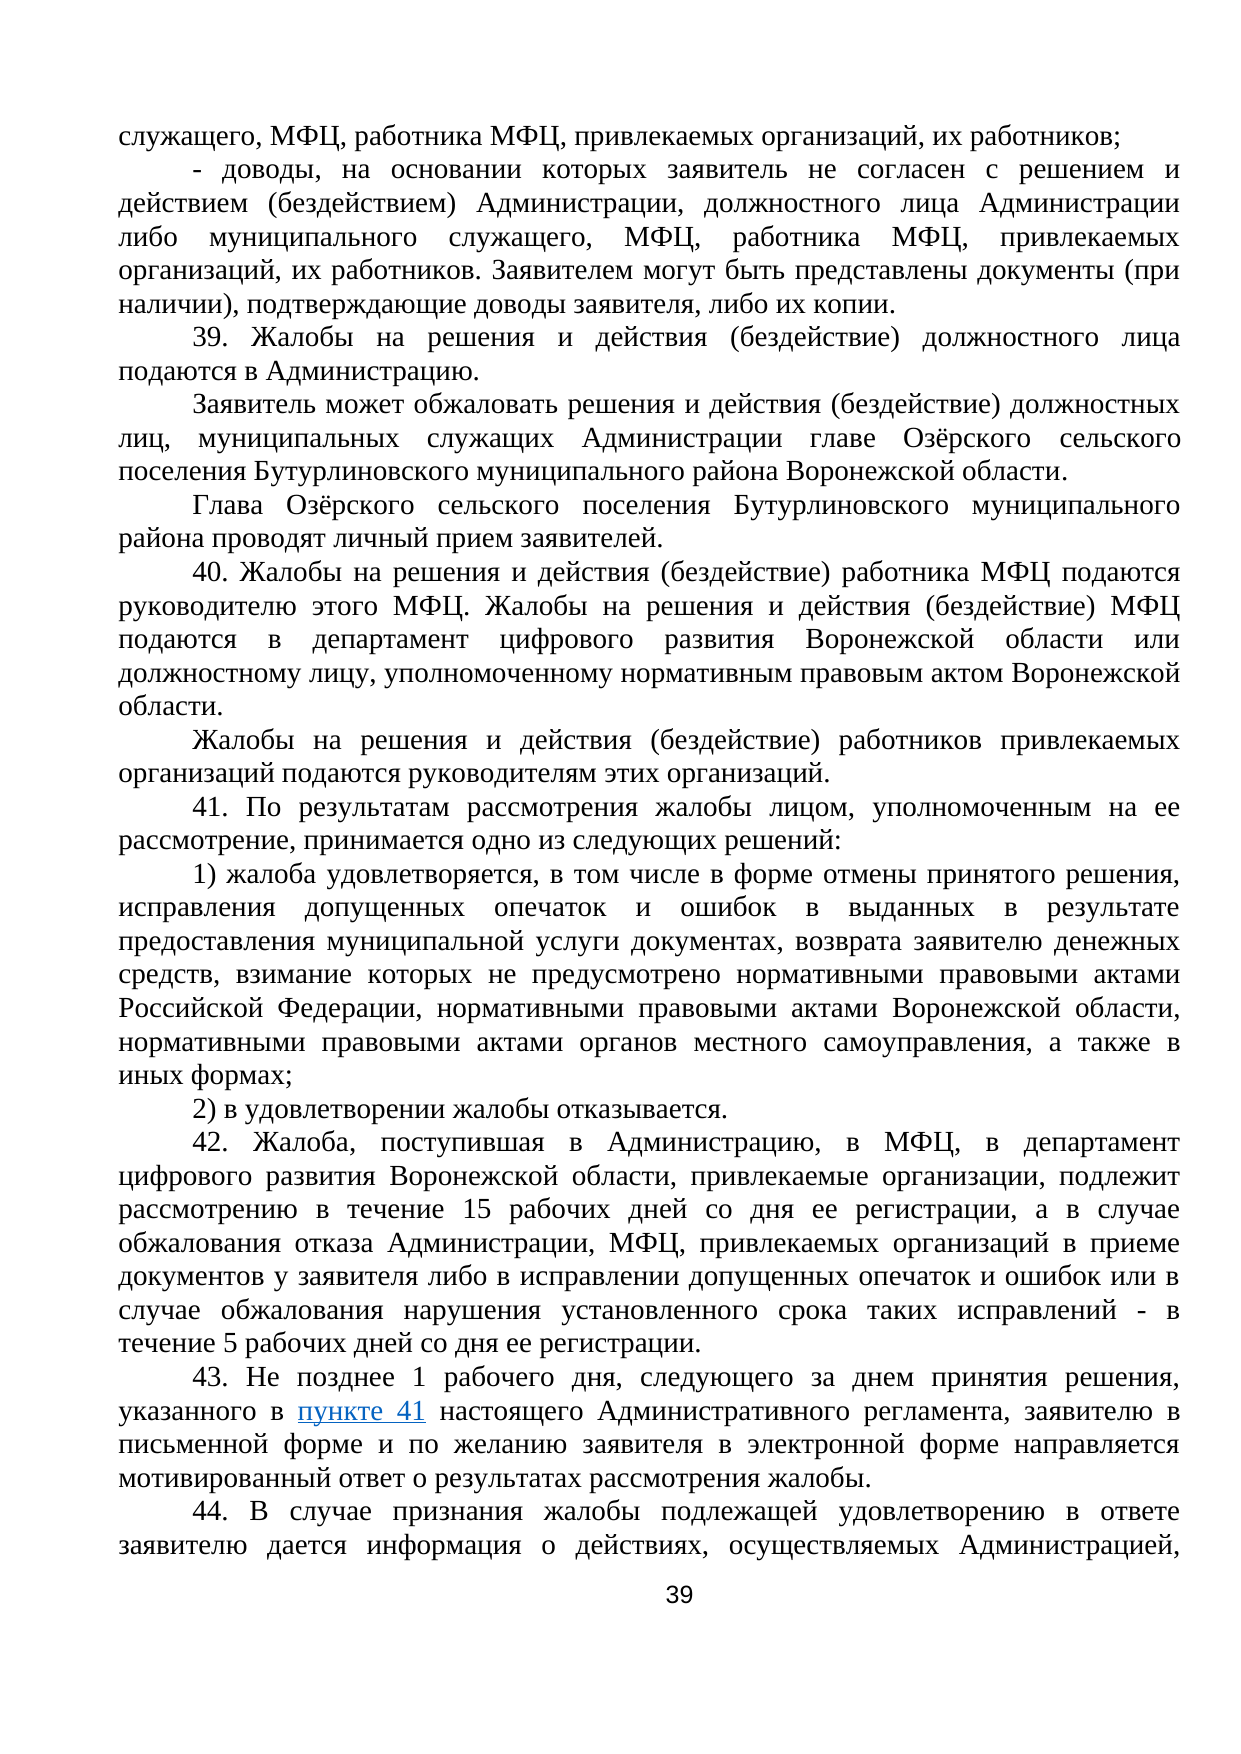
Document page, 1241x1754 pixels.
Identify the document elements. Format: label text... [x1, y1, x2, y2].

text 43. Не позднее 1 рабочего дня, следующего за днем принятия решения, указанного в пункте 41 настоящего Административного регламента, заявителю в письменной форме и по желанию заявителя в электронной форме направляется мотивированный ответ о результатах рассмотрения жалобы. [118, 1359, 1181, 1493]
text Заявитель может обжаловать решения и действия (бездействие) должностных лиц, муниципальных служащих Администрации главе Озёрского сельского поселения Бутурлиновского муниципального района Воронежской области. [118, 386, 1181, 487]
text - доводы, на основании которых заявитель не согласен с решением и действием (бездействием) Администрации, должностного лица Администрации либо муниципального служащего, МФЦ, работника МФЦ, привлекаемых организаций, их работников. Заявителем могут быть представлены документы (при наличии), подтверждающие доводы заявителя, либо их копии. [118, 152, 1181, 319]
text 2) в удовлетворении жалобы отказывается. [118, 1091, 1181, 1124]
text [118, 118, 1181, 152]
text Жалобы на решения и действия (бездействие) работников привлекаемых организаций подаются руководителям этих организаций. [118, 722, 1181, 789]
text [118, 1493, 1181, 1560]
text 1) жалоба удовлетворяется, в том числе в форме отмены принятого решения, исправления допущенных опечаток и ошибок в выданных в результате предоставления муниципальной услуги документах, возврата заявителю денежных средств, взимание которых не предусмотрено нормативными правовыми актами Российской Федерации, нормативными правовыми актами Воронежской области, нормативными правовыми актами органов местного самоуправления, а также в иных формах; [118, 856, 1181, 1091]
text Глава Озёрского сельского поселения Бутурлиновского муниципального района проводят личный прием заявителей. [118, 487, 1181, 554]
text 42. Жалоба, поступившая в Администрацию, в МФЦ, в департамент цифрового развития Воронежской области, привлекаемые организации, подлежит рассмотрению в течение 15 рабочих дней со дня ее регистрации, а в случае обжалования отказа Администрации, МФЦ, привлекаемых организаций в приеме документов у заявителя либо в исправлении допущенных опечаток и ошибок или в случае обжалования нарушения установленного срока таких исправлений - в течение 5 рабочих дней со дня ее регистрации. [118, 1124, 1181, 1359]
text 39. Жалобы на решения и действия (бездействие) должностного лица подаются в Администрацию. [118, 319, 1181, 386]
text 40. Жалобы на решения и действия (бездействие) работника МФЦ подаются руководителю этого МФЦ. Жалобы на решения и действия (бездействие) МФЦ подаются в департамент цифрового развития Воронежской области или должностному лицу, уполномоченному нормативным правовым актом Воронежской области. [118, 554, 1181, 722]
text 41. По результатам рассмотрения жалобы лицом, уполномоченным на ее рассмотрение, принимается одно из следующих решений: [118, 789, 1181, 856]
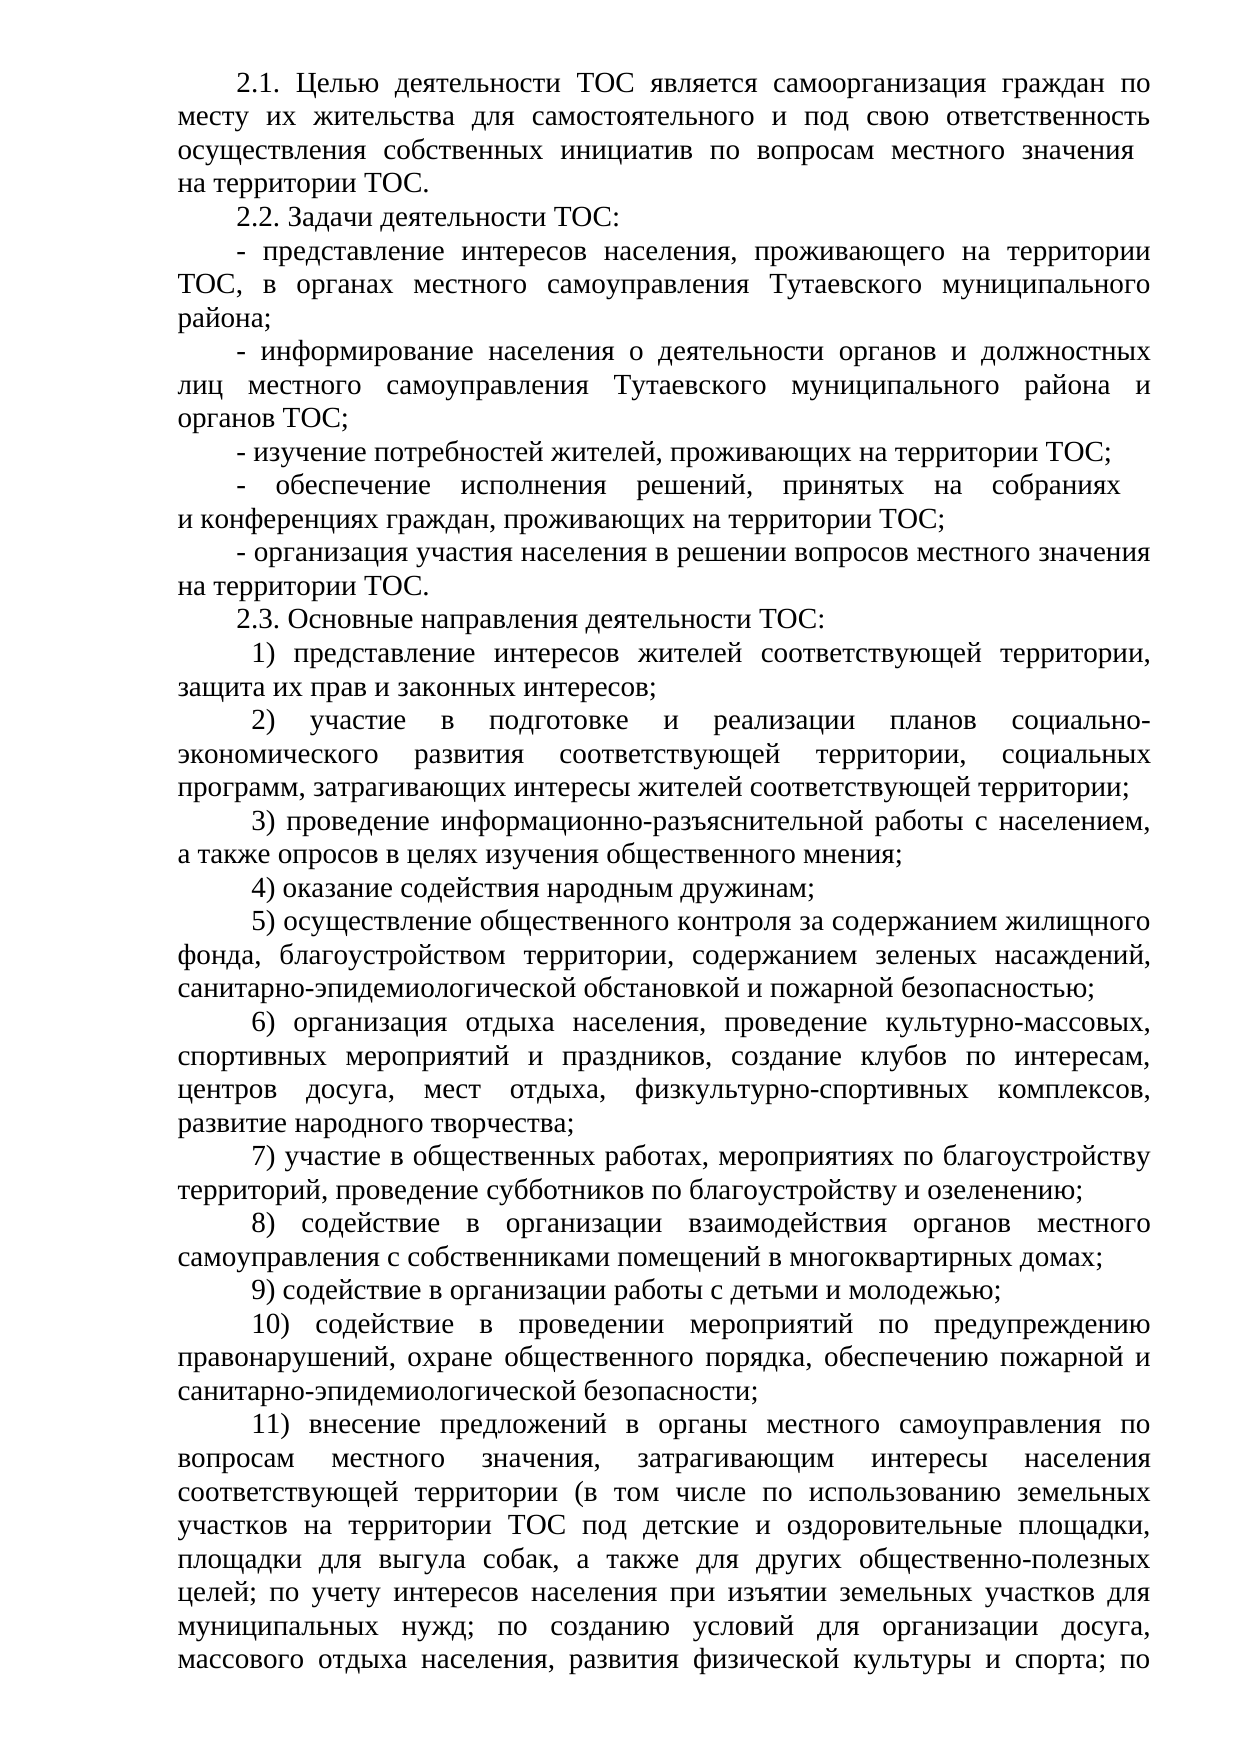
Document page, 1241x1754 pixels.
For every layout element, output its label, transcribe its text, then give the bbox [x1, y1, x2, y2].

text 2.2. Задачи деятельности ТОС: [177, 199, 1152, 233]
text 1) представление интересов жителей соответствующей территории, защита их прав и законных интересов; [177, 635, 1152, 702]
text 10) содействие в проведении мероприятий по предупреждению правонарушений, охране общественного порядка, обеспечению пожарной и санитарно-эпидемиологической безопасности; [177, 1306, 1152, 1407]
text 2) участие в подготовке и реализации планов социально-экономического развития соответствующей территории, социальных программ, затрагивающих интересы жителей соответствующей территории; [177, 702, 1152, 803]
text 8) содействие в организации взаимодействия органов местного самоуправления с собственниками помещений в многоквартирных домах; [177, 1205, 1152, 1272]
text 4) оказание содействия народным дружинам; [177, 870, 1152, 903]
text 5) осуществление общественного контроля за содержанием жилищного фонда, благоустройством территории, содержанием зеленых насаждений, санитарно-эпидемиологической обстановкой и пожарной безопасностью; [177, 903, 1152, 1004]
text 7) участие в общественных работах, мероприятиях по благоустройству территорий, проведение субботников по благоустройству и озеленению; [177, 1138, 1152, 1205]
text - изучение потребностей жителей, проживающих на территории ТОС; [177, 434, 1152, 467]
text - информирование населения о деятельности органов и должностных лиц местного самоуправления Тутаевского муниципального района и органов ТОС; [177, 333, 1152, 434]
text 3) проведение информационно-разъяснительной работы с населением, а также опросов в целях изучения общественного мнения; [177, 803, 1152, 870]
text - представление интересов населения, проживающего на территории ТОС, в органах местного самоуправления Тутаевского муниципального района; [177, 233, 1152, 333]
text - организация участия населения в решении вопросов местного значения на территории ТОС. [177, 534, 1152, 602]
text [177, 1407, 1152, 1675]
text 2.1. Целью деятельности ТОС является самоорганизация граждан по месту их жительства для самостоятельного и под свою ответственность осуществления собственных инициатив по вопросам местного значения на территории ТОС. [177, 65, 1152, 199]
text - обеспечение исполнения решений, принятых на собраниях и конференциях граждан, проживающих на территории ТОС; [177, 467, 1152, 534]
text 6) организация отдыха населения, проведение культурно-массовых, спортивных мероприятий и праздников, создание клубов по интересам, центров досуга, мест отдыха, физкультурно-спортивных комплексов, развитие народного творчества; [177, 1004, 1152, 1138]
text 9) содействие в организации работы с детьми и молодежью; [177, 1272, 1152, 1306]
text 2.3. Основные направления деятельности ТОС: [177, 602, 1152, 635]
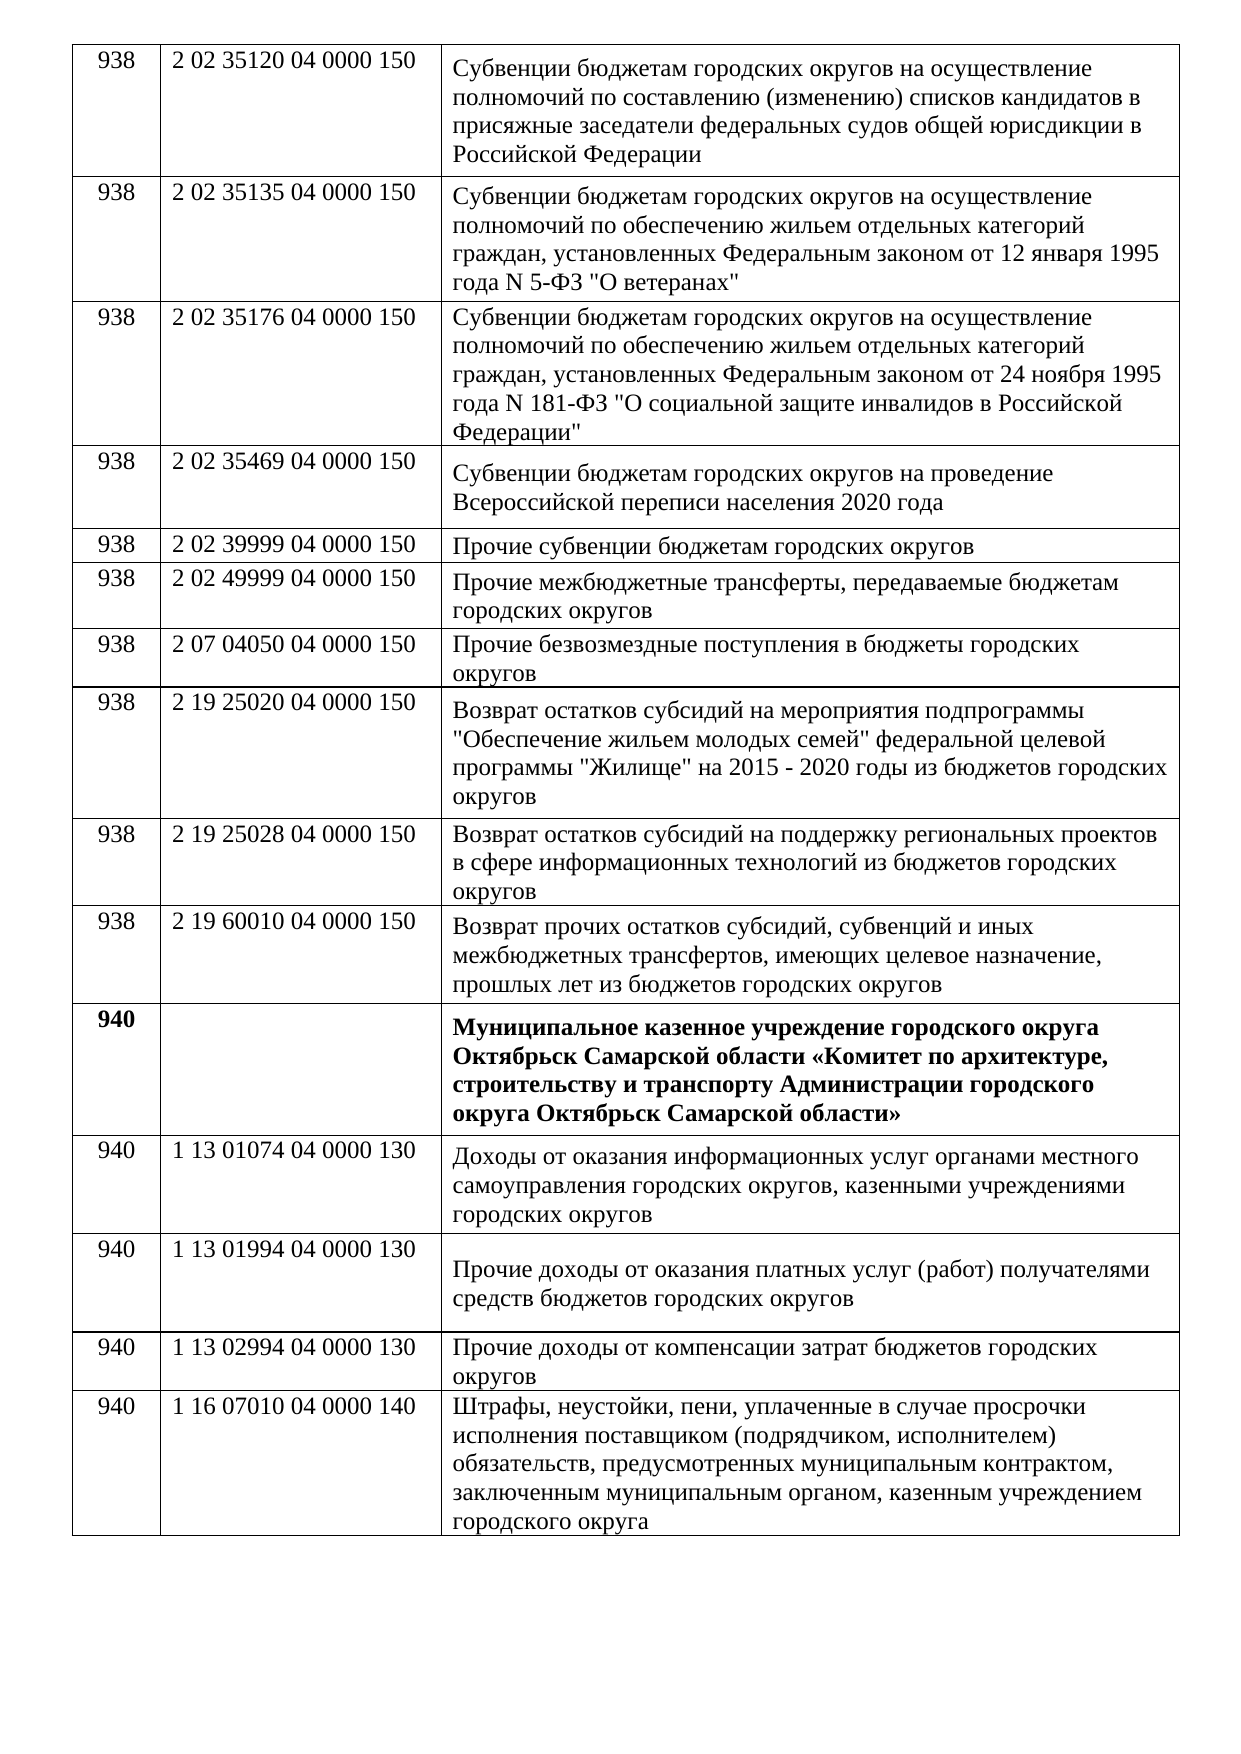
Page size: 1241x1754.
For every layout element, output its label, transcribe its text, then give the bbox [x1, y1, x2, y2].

- - - -

Repeat the material exactly. Any picture in it should be dropped.

Document page, 1241x1754 pixels.
Identify the document elements. Format: label text... [x1, y1, x2, y2].

text 43. Не позднее 1 рабочего дня, следующего за днем принятия решения, указанного в пункте 41 настоящего Административного регламента, заявителю в письменной форме и по желанию заявителя в электронной форме направляется мотивированный ответ о результатах рассмотрения жалобы. [118, 1359, 1181, 1493]
text Заявитель может обжаловать решения и действия (бездействие) должностных лиц, муниципальных служащих Администрации главе Озёрского сельского поселения Бутурлиновского муниципального района Воронежской области. [118, 386, 1181, 487]
text - доводы, на основании которых заявитель не согласен с решением и действием (бездействием) Администрации, должностного лица Администрации либо муниципального служащего, МФЦ, работника МФЦ, привлекаемых организаций, их работников. Заявителем могут быть представлены документы (при наличии), подтверждающие доводы заявителя, либо их копии. [118, 152, 1181, 319]
text 2) в удовлетворении жалобы отказывается. [118, 1091, 1181, 1124]
text [118, 118, 1181, 152]
text Жалобы на решения и действия (бездействие) работников привлекаемых организаций подаются руководителям этих организаций. [118, 722, 1181, 789]
text [118, 1493, 1181, 1560]
text 1) жалоба удовлетворяется, в том числе в форме отмены принятого решения, исправления допущенных опечаток и ошибок в выданных в результате предоставления муниципальной услуги документах, возврата заявителю денежных средств, взимание которых не предусмотрено нормативными правовыми актами Российской Федерации, нормативными правовыми актами Воронежской области, нормативными правовыми актами органов местного самоуправления, а также в иных формах; [118, 856, 1181, 1091]
text Глава Озёрского сельского поселения Бутурлиновского муниципального района проводят личный прием заявителей. [118, 487, 1181, 554]
text 42. Жалоба, поступившая в Администрацию, в МФЦ, в департамент цифрового развития Воронежской области, привлекаемые организации, подлежит рассмотрению в течение 15 рабочих дней со дня ее регистрации, а в случае обжалования отказа Администрации, МФЦ, привлекаемых организаций в приеме документов у заявителя либо в исправлении допущенных опечаток и ошибок или в случае обжалования нарушения установленного срока таких исправлений - в течение 5 рабочих дней со дня ее регистрации. [118, 1124, 1181, 1359]
text 39. Жалобы на решения и действия (бездействие) должностного лица подаются в Администрацию. [118, 319, 1181, 386]
text 40. Жалобы на решения и действия (бездействие) работника МФЦ подаются руководителю этого МФЦ. Жалобы на решения и действия (бездействие) МФЦ подаются в департамент цифрового развития Воронежской области или должностному лицу, уполномоченному нормативным правовым актом Воронежской области. [118, 554, 1181, 722]
text 41. По результатам рассмотрения жалобы лицом, уполномоченным на ее рассмотрение, принимается одно из следующих решений: [118, 789, 1181, 856]
Document page, 1241x1754 pixels.
For every layout element, output its label, transcribe its text, then give the bbox [x1, y1, x2, y2].

text 2.2. Задачи деятельности ТОС: [177, 199, 1152, 233]
text 1) представление интересов жителей соответствующей территории, защита их прав и законных интересов; [177, 635, 1152, 702]
text 10) содействие в проведении мероприятий по предупреждению правонарушений, охране общественного порядка, обеспечению пожарной и санитарно-эпидемиологической безопасности; [177, 1306, 1152, 1407]
text 2) участие в подготовке и реализации планов социально-экономического развития соответствующей территории, социальных программ, затрагивающих интересы жителей соответствующей территории; [177, 702, 1152, 803]
text 8) содействие в организации взаимодействия органов местного самоуправления с собственниками помещений в многоквартирных домах; [177, 1205, 1152, 1272]
text 4) оказание содействия народным дружинам; [177, 870, 1152, 903]
text 5) осуществление общественного контроля за содержанием жилищного фонда, благоустройством территории, содержанием зеленых насаждений, санитарно-эпидемиологической обстановкой и пожарной безопасностью; [177, 903, 1152, 1004]
text 7) участие в общественных работах, мероприятиях по благоустройству территорий, проведение субботников по благоустройству и озеленению; [177, 1138, 1152, 1205]
text - изучение потребностей жителей, проживающих на территории ТОС; [177, 434, 1152, 467]
text - информирование населения о деятельности органов и должностных лиц местного самоуправления Тутаевского муниципального района и органов ТОС; [177, 333, 1152, 434]
text 3) проведение информационно-разъяснительной работы с населением, а также опросов в целях изучения общественного мнения; [177, 803, 1152, 870]
text - представление интересов населения, проживающего на территории ТОС, в органах местного самоуправления Тутаевского муниципального района; [177, 233, 1152, 333]
text - организация участия населения в решении вопросов местного значения на территории ТОС. [177, 534, 1152, 602]
text [177, 1407, 1152, 1675]
text 2.1. Целью деятельности ТОС является самоорганизация граждан по месту их жительства для самостоятельного и под свою ответственность осуществления собственных инициатив по вопросам местного значения на территории ТОС. [177, 65, 1152, 199]
text - обеспечение исполнения решений, принятых на собраниях и конференциях граждан, проживающих на территории ТОС; [177, 467, 1152, 534]
text 6) организация отдыха населения, проведение культурно-массовых, спортивных мероприятий и праздников, создание клубов по интересам, центров досуга, мест отдыха, физкультурно-спортивных комплексов, развитие народного творчества; [177, 1004, 1152, 1138]
text 9) содействие в организации работы с детьми и молодежью; [177, 1272, 1152, 1306]
text 2.3. Основные направления деятельности ТОС: [177, 602, 1152, 635]
Page size: 1241x1754.
For every layout element, output its label, transcribe its text, then give the bbox [x1, y1, x2, y2].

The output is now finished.